- Nick Cooper playing drums with Chris Howard in the background

Background information
- Born: May 27, 1968 (age 57) New York
- Origin: Houston, Texas, United States
- Genres: Funk
- Occupations: Musician, composer, producer
- Instrument: drums
- Website: www.nickcooper.com

= Nick Cooper =

American drummer

Nick Cooper (born May 27, 1968) is an American drummer, record producer and composer best known for his work with Free Radicals. Nick is also an activist with food not bombs, and an editor for Houston Peace News. He is also a documentary filmmaker (on the topic of somatherapy), a workshop facilitator, a student of capoeira angola, and a visual artist.

==Biography==
Cooper was born in New York and grew up in Manhattan. He played in bands in high-school and began political activism at that time with the anti-Apartheid movement. He was an English major at Rice University in Houston, where he joined the band Sprawl.

Sprawl toured the U.S. many times, and released four CDs, breaking up in 1994. Cooper also worked with Rastaman Work Ethic productions in Houston, and produced a compilation CD, Texas Funk (1990), that included Sprawl and other bands.

In 1996, Cooper started Free Radicals. In 2000, Cooper travelled to Los Angeles to cover the protests against the Democratic National Convention. Coming soon after the 1999 protests against the WTO, many activists were converging there as was the new indymedia network.
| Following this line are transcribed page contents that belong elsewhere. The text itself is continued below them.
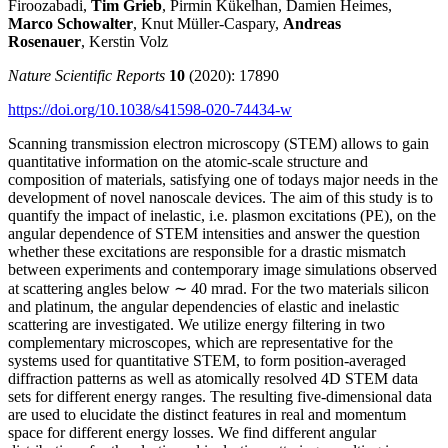
Firoozabadi,
Tim Grieb
, Pirmin Kükelhan, Damien Heimes,
Marco Schowalter
, Knut Müller-Caspary,
Andreas
Rosenauer
, Kerstin Volz
Nature Scientific Reports
10
(2020): 17890
https://doi.org/10.1038/s41598-020-74434-w
Scanning transmission electron microscopy (STEM) allows to gain
quantitative information on the atomic-scale structure and
composition of materials, satisfying one of todays major needs in the
development of novel nanoscale devices. The aim of this study is to
quantify the impact of inelastic, i.e. plasmon excitations (PE), on the
angular dependence of STEM intensities and answer the question
whether these excitations are responsible for a drastic mismatch
between experiments and contemporary image simulations observed
at scattering angles below ∼ 40 mrad. For the two materials silicon
and platinum, the angular dependencies of elastic and inelastic
scattering are investigated. We utilize energy filtering in two
complementary microscopes, which are representative for the
systems used for quantitative STEM, to form position-averaged
diffraction patterns as well as atomically resolved 4D STEM data
sets for different energy ranges. The resulting five-dimensional data
are used to elucidate the distinct features in real and momentum
space for different energy losses. We find different angular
Upon returning to Houston, Cooper began the Houston branch of indymedia with other local activists, and began travelling to work with other indymedias. In 2003 and 2005, Cooper traveled to Brazil to document somatherapy, with a DVD eventually being released in 2006. In 2004 and 2006, Cooper traveled to Chiapas to study the Zapatista movement and used the information he learned as the basis for a workshop entitled "Nazis vs. Zapatistas, Struggle and Co-optation" which he has facilitated in the United States and Latin America.

In 2010, Cooper produced the compilation CD Klezmer Musicians Against the Wall. In 2022, Cooper co-produced Skye Drynan's debut album, Skye's the Limit.